[Request] Using the records below, please work out how many lines contain "Obsahuje"; answer with the number alone.

◇ ◇ ◇

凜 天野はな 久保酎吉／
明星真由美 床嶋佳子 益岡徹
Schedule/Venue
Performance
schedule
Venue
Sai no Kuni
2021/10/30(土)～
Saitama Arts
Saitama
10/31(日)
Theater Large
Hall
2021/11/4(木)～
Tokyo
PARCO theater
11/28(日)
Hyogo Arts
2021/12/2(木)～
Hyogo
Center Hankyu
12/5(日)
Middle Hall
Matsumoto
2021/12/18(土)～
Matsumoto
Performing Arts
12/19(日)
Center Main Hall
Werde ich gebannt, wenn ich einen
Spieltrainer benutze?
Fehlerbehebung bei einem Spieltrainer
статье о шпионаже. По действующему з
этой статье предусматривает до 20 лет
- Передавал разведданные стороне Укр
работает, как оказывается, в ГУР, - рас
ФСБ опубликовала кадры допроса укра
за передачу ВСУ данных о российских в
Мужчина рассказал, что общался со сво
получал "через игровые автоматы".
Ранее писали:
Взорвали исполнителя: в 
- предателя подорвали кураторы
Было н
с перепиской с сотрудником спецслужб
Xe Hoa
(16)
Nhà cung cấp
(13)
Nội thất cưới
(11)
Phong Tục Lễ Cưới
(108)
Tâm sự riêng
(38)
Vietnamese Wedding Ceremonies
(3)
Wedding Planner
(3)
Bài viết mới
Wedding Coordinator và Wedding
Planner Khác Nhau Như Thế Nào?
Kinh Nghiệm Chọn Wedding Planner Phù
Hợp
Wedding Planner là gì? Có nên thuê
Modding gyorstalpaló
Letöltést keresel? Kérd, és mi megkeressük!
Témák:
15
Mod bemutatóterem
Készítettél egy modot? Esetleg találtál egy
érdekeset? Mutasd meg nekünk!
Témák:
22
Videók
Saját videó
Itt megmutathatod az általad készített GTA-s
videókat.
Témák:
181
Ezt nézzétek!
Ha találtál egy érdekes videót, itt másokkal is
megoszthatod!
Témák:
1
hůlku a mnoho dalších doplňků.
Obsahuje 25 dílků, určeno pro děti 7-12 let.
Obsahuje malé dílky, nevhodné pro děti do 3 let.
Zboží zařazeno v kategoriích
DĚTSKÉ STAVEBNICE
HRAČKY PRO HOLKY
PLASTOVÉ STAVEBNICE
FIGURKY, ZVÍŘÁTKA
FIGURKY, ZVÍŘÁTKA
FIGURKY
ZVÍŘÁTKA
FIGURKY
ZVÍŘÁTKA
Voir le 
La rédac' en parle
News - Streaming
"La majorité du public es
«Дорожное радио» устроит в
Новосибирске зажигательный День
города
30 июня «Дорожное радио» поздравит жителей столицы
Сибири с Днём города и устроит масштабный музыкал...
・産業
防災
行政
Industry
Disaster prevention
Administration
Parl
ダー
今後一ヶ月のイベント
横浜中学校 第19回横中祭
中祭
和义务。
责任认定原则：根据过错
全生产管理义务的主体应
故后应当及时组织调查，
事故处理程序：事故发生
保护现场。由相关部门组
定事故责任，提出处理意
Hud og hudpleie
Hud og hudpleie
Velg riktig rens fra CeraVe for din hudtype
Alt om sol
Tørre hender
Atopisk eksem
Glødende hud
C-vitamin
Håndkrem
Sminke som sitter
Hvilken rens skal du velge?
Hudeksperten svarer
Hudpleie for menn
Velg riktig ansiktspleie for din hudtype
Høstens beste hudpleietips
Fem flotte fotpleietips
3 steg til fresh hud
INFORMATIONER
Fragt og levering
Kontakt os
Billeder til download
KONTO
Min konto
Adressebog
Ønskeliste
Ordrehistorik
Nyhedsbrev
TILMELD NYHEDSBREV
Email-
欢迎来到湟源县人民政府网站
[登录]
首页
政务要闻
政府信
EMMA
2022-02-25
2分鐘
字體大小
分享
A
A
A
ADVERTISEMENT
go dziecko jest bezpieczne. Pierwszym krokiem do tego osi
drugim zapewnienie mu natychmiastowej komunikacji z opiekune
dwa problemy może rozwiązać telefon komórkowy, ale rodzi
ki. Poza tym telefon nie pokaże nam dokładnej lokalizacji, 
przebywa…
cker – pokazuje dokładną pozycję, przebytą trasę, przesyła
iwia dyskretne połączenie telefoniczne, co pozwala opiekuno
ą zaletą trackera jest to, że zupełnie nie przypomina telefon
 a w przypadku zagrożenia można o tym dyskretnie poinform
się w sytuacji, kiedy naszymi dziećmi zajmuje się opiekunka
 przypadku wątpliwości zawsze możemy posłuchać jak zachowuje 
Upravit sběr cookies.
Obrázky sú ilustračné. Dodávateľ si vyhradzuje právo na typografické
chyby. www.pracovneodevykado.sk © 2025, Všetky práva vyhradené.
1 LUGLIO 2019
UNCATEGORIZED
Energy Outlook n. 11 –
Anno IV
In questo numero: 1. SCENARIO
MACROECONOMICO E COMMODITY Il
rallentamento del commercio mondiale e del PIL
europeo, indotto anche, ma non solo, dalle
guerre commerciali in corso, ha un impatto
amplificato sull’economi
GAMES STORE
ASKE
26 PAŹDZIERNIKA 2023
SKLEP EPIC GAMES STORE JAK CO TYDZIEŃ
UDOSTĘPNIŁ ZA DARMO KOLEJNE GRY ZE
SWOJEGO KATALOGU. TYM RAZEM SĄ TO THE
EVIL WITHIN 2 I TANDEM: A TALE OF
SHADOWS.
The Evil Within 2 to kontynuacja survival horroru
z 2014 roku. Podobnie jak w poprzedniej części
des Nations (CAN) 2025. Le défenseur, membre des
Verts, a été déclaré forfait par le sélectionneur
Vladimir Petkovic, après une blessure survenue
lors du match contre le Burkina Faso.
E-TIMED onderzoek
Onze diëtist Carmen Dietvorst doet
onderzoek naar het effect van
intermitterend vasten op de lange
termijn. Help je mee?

◇ ◇ ◇

[Written response] 2